### SUPPLIED DATA:
----------------------------------------

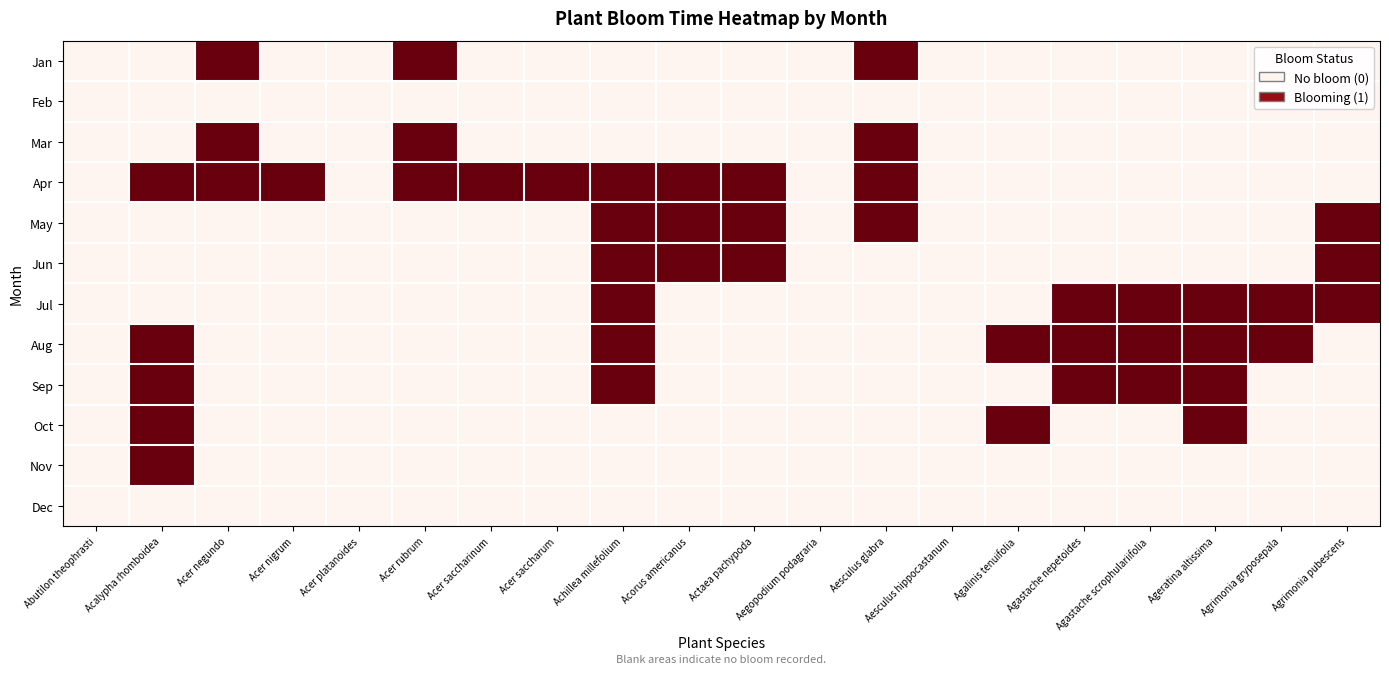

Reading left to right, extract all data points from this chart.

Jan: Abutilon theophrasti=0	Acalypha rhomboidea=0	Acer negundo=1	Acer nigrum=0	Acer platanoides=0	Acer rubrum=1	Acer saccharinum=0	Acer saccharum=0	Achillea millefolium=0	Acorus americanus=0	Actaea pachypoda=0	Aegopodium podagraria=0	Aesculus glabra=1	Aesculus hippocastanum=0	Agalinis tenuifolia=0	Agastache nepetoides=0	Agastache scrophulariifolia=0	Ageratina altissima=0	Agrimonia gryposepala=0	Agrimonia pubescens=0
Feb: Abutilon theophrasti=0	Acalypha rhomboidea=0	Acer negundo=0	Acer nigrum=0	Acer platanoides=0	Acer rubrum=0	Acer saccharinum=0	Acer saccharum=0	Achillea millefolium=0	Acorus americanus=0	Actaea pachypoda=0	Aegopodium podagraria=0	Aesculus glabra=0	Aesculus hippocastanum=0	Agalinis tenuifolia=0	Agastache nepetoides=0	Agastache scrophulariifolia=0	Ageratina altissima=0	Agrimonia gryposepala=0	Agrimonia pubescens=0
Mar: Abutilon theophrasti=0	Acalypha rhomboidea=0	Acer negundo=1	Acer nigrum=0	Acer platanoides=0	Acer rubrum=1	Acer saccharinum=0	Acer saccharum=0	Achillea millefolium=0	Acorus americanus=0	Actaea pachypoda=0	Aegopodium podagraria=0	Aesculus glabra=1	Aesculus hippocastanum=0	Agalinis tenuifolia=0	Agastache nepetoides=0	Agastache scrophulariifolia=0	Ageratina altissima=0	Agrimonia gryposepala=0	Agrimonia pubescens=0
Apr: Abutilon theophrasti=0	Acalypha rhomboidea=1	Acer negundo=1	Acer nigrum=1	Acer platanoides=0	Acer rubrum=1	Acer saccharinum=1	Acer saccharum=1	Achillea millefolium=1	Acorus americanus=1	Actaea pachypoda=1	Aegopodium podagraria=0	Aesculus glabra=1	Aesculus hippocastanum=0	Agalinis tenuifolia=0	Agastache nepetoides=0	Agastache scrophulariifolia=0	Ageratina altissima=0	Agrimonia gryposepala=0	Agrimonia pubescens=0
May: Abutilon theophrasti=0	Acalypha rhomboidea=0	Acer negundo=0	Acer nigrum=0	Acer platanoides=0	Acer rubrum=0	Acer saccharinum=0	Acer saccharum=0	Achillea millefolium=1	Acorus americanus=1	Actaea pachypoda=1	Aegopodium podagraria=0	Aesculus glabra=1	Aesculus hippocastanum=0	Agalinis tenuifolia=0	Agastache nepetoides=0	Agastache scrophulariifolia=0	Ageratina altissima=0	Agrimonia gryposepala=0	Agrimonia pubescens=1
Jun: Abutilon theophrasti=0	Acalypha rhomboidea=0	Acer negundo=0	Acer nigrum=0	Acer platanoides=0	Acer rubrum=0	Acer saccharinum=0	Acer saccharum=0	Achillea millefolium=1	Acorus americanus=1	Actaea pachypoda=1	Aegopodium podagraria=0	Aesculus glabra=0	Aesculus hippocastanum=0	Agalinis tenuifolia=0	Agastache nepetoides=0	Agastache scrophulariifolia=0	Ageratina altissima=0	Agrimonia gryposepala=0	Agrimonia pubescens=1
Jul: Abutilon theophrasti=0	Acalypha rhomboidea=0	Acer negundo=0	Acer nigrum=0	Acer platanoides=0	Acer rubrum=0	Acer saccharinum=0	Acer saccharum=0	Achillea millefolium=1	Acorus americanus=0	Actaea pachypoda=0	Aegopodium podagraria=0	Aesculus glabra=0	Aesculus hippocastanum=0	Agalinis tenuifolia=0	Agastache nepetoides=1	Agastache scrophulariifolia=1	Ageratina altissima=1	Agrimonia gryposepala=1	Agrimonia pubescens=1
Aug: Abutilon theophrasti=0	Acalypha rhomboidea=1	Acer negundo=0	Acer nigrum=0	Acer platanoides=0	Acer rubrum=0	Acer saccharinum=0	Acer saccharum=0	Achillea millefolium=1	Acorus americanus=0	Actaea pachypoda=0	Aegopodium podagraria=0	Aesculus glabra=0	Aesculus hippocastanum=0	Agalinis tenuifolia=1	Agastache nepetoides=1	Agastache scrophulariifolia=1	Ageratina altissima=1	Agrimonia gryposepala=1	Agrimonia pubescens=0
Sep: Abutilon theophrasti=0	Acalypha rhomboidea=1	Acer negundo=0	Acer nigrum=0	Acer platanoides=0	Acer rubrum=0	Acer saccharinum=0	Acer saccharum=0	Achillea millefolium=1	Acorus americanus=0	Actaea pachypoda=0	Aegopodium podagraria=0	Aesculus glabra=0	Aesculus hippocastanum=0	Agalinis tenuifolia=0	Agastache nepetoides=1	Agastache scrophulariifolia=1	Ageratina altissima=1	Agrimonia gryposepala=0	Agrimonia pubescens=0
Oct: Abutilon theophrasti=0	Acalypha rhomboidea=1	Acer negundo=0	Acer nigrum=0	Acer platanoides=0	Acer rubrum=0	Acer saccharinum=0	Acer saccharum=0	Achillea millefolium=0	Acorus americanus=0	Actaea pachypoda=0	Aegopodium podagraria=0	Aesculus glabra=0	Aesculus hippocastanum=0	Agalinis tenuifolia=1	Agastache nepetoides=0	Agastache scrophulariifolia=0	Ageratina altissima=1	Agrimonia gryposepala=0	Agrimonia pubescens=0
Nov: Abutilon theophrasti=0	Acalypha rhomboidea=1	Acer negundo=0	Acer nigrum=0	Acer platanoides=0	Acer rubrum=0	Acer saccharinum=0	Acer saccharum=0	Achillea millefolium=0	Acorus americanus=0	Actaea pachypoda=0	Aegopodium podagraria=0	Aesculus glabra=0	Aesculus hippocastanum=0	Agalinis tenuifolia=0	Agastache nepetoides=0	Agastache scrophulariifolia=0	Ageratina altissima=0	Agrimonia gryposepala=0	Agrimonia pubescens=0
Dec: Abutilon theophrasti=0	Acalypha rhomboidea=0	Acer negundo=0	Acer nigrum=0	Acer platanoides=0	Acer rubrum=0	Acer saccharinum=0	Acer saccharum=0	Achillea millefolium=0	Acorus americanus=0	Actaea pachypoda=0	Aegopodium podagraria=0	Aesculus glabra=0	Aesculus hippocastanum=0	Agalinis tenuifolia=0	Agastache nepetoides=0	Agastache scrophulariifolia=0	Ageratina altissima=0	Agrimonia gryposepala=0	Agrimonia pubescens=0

----------------------------------------

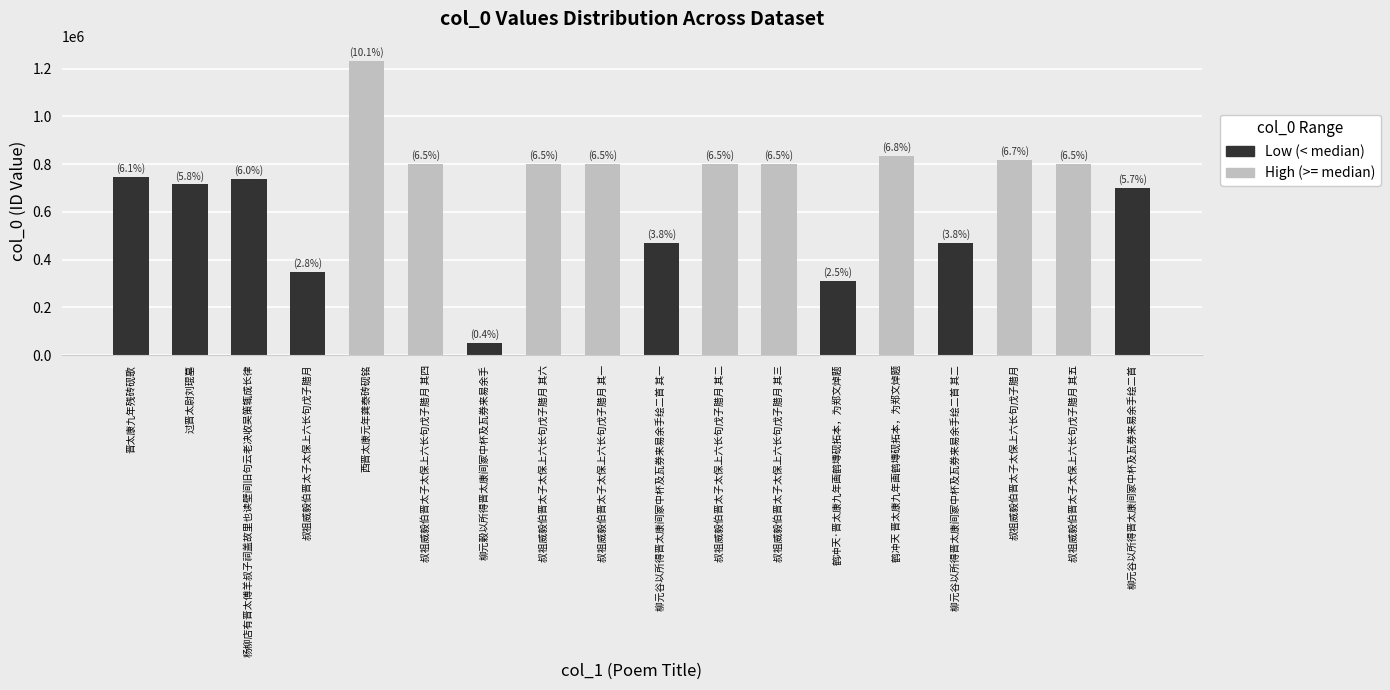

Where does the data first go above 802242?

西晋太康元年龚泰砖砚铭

----------------------------------------

### INSTRUCTIONS TO FOLLOW:
Write out the lines starting at the one containing "Where does the data first go above 802242?" and ending at the one containing "西晋太康元年龚泰砖砚铭", substituting "initially" for "first" and leaving everything else unchanged.

### RESULT OF THE TASK:
Where does the data initially go above 802242?

西晋太康元年龚泰砖砚铭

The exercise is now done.